Sadly, the Internet is trolled by unscrupulous people promoting quick fixes and even  "cures" for Migraine. Please keep in mind the old axiom, "If it sounds too good to be true, it probably is." Twitter has become a breeding ground for people promising products and other treatments that they proclaim to be able to cure Migraine and eBooks they claim can "Eliminate Your Migraine Pain Forever In The Next 48 Hours," along with other claims. Need I say that all of these claims are false?

 

The eBook that's being touted the most right now is The Migraine Relief Guide. As well as trying to sell the book, there are several people on Twitter who are involved in a multi-level marketing scheme to get others to sell it as well.

 

Before you spend your hard-earned dollars on it, please read my review of The Migraine Relief Guide.

 

We all know what it's like to be desperate for relief and successful Migraine management. That makes us vulnerable to the people who talk a good game, even though they have no scientific evidence to back their claims.

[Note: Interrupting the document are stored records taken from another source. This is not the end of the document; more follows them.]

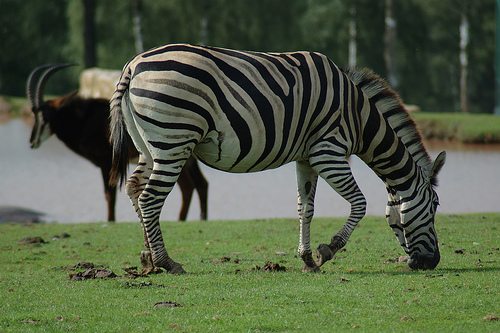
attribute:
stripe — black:
[151, 167, 181, 178]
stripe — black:
[148, 178, 178, 190]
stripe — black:
[154, 155, 192, 166]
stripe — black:
[149, 135, 200, 150]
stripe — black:
[128, 105, 204, 138]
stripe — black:
[127, 83, 218, 135]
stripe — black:
[135, 59, 252, 173]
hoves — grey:
[292, 241, 340, 270]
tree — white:
[453, 17, 474, 115]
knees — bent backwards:
[169, 158, 213, 227]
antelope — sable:
[18, 58, 230, 220]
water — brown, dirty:
[0, 95, 500, 217]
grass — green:
[200, 230, 279, 257]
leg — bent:
[314, 162, 365, 262]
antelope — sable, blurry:
[21, 59, 211, 221]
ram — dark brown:
[21, 56, 225, 247]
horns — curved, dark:
[9, 45, 96, 137]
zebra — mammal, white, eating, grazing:
[107, 44, 446, 276]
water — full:
[455, 178, 497, 204]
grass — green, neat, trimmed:
[3, 214, 498, 331]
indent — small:
[152, 300, 180, 311]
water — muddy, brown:
[1, 114, 499, 224]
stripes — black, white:
[209, 57, 294, 127]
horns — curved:
[22, 56, 79, 113]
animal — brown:
[29, 73, 144, 180]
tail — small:
[108, 72, 129, 184]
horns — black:
[24, 56, 85, 149]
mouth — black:
[409, 252, 442, 271]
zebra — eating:
[71, 40, 466, 282]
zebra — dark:
[91, 40, 481, 300]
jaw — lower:
[380, 181, 437, 274]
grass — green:
[241, 249, 305, 331]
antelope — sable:
[27, 51, 87, 153]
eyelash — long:
[428, 166, 446, 225]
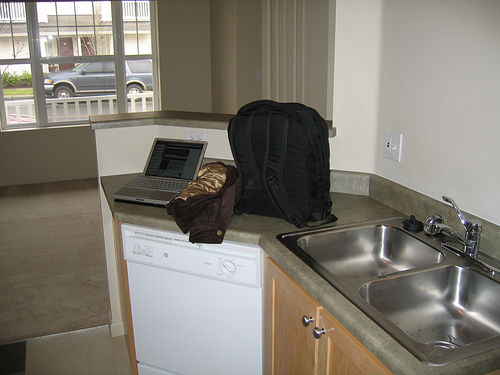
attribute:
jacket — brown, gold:
[165, 159, 238, 246]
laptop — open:
[115, 126, 205, 224]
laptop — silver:
[124, 142, 184, 202]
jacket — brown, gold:
[160, 171, 247, 240]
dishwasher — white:
[113, 244, 250, 353]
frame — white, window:
[43, 33, 155, 116]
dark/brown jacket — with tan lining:
[167, 158, 239, 244]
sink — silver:
[306, 224, 484, 356]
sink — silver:
[268, 194, 498, 368]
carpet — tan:
[1, 186, 106, 320]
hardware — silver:
[300, 316, 323, 341]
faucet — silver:
[428, 213, 478, 259]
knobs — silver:
[298, 310, 332, 339]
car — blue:
[41, 56, 157, 99]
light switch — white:
[385, 128, 403, 166]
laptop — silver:
[115, 138, 208, 210]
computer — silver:
[116, 138, 206, 212]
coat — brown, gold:
[170, 160, 237, 253]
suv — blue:
[44, 55, 154, 104]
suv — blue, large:
[39, 52, 157, 105]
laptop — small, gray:
[112, 133, 209, 210]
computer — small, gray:
[110, 132, 207, 212]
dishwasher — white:
[119, 222, 266, 372]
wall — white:
[325, 2, 497, 228]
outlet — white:
[384, 132, 402, 165]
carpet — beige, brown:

Some of these people are experts at making things look good. Some have hired experts in advertising or media as accomplices. Some claim to have studies to back their statements, but if you look at the studies closely, you find them riddled with flaws, and they're not solid, peer-reviewed studies. A web site with an overabundance of "testimonials" is a dead give-away. There's no way for us to tell if the testimonials are genuine.

 

Another claim that's very telling is claiming that a product is "natural," has no side effects, or has an exaggerated success rate. Please remember that even "natural" products have potential side effects and contraindications. If one looks interesting and reasonable, talk with your doctor about it before trying it.